- WHAT YOU WILL DO
Look for the string "regime" in the listing below, then copy every line that has it.

- ENTRIES SHOWN
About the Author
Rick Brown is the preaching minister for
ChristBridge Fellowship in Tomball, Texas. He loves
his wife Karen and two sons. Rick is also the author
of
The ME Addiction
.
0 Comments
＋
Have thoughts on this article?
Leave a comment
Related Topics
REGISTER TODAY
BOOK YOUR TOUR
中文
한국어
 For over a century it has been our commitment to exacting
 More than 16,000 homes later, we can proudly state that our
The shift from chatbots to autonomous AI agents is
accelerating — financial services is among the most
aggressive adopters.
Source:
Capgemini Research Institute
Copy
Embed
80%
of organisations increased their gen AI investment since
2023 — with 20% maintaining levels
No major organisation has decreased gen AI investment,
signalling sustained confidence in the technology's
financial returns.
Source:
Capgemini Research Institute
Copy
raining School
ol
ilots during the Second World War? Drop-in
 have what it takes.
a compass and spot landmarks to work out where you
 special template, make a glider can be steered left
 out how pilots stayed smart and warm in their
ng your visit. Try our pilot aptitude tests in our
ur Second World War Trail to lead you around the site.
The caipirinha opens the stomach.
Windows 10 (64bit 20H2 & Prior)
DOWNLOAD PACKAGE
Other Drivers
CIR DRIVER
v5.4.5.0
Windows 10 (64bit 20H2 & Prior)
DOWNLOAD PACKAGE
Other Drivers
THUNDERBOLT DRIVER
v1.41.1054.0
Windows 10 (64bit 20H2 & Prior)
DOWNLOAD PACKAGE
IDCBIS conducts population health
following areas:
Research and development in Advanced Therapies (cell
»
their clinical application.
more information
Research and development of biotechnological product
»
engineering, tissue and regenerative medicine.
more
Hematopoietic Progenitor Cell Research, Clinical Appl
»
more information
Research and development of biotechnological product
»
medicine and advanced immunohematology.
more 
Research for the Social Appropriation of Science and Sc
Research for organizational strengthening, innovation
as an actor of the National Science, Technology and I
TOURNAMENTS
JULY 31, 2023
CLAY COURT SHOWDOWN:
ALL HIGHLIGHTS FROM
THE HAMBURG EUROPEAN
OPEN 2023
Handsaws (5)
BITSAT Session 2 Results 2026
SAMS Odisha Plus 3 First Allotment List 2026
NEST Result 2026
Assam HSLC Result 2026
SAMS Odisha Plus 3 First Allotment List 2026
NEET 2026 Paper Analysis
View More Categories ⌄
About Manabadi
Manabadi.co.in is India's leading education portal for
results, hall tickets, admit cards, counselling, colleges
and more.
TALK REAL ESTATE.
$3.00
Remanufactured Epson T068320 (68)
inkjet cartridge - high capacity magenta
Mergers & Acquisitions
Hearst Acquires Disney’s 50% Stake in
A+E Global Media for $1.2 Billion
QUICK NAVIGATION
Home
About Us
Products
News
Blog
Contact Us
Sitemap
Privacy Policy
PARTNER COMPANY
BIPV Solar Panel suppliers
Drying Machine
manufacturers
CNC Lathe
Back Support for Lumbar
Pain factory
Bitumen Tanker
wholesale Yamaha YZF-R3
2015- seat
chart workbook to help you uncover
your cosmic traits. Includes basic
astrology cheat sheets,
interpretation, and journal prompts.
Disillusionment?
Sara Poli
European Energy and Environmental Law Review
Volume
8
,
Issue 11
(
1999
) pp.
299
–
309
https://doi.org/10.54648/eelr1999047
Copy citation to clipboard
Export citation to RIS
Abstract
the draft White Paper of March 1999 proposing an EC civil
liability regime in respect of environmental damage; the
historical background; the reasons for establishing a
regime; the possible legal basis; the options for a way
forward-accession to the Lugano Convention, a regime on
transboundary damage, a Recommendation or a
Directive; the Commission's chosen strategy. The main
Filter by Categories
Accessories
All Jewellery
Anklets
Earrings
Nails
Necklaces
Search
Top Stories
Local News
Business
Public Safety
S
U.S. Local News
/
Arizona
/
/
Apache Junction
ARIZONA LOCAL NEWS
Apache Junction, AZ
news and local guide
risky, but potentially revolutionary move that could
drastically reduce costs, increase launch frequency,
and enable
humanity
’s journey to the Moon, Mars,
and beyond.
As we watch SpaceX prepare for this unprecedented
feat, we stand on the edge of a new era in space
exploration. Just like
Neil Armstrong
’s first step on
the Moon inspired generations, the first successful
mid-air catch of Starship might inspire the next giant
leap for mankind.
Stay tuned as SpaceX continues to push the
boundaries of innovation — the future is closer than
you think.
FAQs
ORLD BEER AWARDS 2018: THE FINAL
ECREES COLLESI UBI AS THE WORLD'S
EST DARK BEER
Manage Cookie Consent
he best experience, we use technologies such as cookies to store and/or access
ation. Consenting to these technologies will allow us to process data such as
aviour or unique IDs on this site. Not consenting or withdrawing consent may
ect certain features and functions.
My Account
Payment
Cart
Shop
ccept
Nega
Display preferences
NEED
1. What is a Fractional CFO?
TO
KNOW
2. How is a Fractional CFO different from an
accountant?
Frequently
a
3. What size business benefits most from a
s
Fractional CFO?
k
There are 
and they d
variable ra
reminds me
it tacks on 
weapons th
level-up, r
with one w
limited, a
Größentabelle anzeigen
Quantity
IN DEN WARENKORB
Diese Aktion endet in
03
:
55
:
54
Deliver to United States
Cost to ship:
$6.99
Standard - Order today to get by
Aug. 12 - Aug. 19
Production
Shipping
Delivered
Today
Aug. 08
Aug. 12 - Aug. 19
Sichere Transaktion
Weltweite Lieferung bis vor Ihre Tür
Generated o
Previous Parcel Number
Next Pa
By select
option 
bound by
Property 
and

- FINISHED TASK
liability regime in respect of environmental damage; the
regime; the possible legal basis; the options for a way
forward-accession to the Lugano Convention, a regime on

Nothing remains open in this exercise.